Certain people showed up on certain nights for that night’s special, like Friday night for macaroni and cheese and salmon cakes. Others came irregularly but always ordered the same thing. Many could not wait for her to mix up the starter to get those wonderful buckwheat pancakes going in September. They stay on the menus until spring. We call them breakfast, lunch or dinner, depending on when we arrived for a Glisan buckwheat pancake fix.

Many of us have celebrated with them as the changes have come over the years, eliminating the U-shaped counters and stools, opening the back dining room for us on weekends and for large parties, closing the Amoco Gas Station when Howard wanted to give it up and expand the restaurant, and reconfiguring the larger front dining room to make things more convenient for the waitresses. Through all the changes, Glisan’s remained Glisan’s and no trip to the mountains, or on to the East, was complete without a stop to be fortified there.

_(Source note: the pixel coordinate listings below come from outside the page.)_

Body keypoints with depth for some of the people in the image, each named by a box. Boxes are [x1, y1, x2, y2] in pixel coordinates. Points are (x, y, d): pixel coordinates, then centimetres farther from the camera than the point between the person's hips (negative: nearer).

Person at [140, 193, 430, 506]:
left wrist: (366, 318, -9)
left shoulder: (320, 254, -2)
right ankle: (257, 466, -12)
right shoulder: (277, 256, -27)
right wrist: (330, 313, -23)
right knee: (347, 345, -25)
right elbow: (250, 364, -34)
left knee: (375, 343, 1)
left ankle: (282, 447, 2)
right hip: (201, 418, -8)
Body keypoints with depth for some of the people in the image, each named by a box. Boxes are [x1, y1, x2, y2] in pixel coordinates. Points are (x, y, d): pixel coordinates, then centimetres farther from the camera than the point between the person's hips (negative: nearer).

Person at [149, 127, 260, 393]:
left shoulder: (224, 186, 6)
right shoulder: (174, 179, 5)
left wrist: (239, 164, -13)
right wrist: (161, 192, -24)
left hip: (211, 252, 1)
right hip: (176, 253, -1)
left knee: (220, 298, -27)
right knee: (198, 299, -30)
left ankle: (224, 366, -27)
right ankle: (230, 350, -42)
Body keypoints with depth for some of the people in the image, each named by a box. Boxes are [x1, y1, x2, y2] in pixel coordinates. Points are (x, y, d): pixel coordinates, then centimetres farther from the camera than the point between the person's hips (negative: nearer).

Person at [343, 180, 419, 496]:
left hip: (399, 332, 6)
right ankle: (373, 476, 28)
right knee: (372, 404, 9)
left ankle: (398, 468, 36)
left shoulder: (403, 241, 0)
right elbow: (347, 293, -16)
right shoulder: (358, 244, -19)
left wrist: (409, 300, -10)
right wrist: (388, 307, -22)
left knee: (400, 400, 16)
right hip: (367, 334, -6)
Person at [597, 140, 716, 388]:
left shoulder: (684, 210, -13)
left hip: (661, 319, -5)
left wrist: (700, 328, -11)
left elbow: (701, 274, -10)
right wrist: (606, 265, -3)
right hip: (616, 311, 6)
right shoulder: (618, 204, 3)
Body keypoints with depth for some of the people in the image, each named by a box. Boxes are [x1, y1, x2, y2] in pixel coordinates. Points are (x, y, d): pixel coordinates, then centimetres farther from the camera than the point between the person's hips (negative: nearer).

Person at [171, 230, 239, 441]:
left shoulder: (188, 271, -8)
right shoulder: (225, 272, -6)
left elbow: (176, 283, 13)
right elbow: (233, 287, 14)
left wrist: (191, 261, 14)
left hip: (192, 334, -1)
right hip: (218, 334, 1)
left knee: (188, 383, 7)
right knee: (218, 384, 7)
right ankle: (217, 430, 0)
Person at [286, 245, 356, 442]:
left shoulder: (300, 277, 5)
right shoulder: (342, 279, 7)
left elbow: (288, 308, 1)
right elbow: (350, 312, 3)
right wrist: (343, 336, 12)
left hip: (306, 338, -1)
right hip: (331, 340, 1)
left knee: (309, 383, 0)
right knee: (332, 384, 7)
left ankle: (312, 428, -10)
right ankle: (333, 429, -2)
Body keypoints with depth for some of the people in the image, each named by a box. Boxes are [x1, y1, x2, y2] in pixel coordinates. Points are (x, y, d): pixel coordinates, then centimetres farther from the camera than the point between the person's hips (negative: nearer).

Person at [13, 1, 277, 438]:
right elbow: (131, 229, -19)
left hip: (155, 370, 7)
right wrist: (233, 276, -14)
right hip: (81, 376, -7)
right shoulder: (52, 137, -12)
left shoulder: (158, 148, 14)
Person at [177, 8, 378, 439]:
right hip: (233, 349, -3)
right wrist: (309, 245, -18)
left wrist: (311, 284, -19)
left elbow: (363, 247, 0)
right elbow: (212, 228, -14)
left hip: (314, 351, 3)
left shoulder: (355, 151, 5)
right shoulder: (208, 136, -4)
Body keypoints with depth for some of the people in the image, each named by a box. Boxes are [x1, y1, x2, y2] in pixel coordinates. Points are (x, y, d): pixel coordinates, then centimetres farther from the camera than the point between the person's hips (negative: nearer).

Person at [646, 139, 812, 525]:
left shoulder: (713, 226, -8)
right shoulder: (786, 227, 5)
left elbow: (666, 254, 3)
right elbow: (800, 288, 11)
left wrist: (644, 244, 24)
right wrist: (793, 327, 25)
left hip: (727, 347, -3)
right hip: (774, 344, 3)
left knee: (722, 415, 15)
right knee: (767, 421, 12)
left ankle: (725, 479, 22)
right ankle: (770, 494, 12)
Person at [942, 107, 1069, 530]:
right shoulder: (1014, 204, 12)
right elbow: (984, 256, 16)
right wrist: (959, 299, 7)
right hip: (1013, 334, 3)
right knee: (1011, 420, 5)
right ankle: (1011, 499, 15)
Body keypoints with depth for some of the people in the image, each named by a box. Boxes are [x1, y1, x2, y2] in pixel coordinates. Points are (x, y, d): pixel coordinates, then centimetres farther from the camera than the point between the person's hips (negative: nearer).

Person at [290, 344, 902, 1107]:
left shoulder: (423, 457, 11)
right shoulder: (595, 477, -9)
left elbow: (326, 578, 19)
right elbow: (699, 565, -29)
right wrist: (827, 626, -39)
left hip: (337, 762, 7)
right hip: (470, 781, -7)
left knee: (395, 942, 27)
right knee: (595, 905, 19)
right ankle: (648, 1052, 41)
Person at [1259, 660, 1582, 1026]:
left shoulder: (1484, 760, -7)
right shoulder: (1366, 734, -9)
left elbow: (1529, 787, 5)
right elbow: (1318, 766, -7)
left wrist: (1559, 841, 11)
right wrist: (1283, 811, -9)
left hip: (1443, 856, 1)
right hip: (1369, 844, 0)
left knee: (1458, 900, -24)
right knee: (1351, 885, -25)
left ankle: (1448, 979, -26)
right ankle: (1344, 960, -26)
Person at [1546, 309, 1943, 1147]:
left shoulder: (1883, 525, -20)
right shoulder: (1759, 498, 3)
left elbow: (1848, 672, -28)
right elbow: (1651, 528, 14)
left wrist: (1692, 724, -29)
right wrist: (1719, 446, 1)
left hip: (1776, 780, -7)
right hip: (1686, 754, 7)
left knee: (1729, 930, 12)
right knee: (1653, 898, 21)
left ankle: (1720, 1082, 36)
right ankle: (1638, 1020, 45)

We all will still stop at Glisan’s but it will be different now. While Isey is gone, her spirit will still hover over this special place. The family picture on the back wall of the front dining room is still there, Isey and her family smiling down on all of us. No, we will never forget Isey. She is part of the memories of too many families to ever be forgotten.

So, stop, have a roll, a sweet roll or a piece of pie with the mile-high meringue. But before you eat it, lift it up in celebration to the one who made it all happen. Hail to the legend of the landmark on the Laurel Ridge at Markleysburg.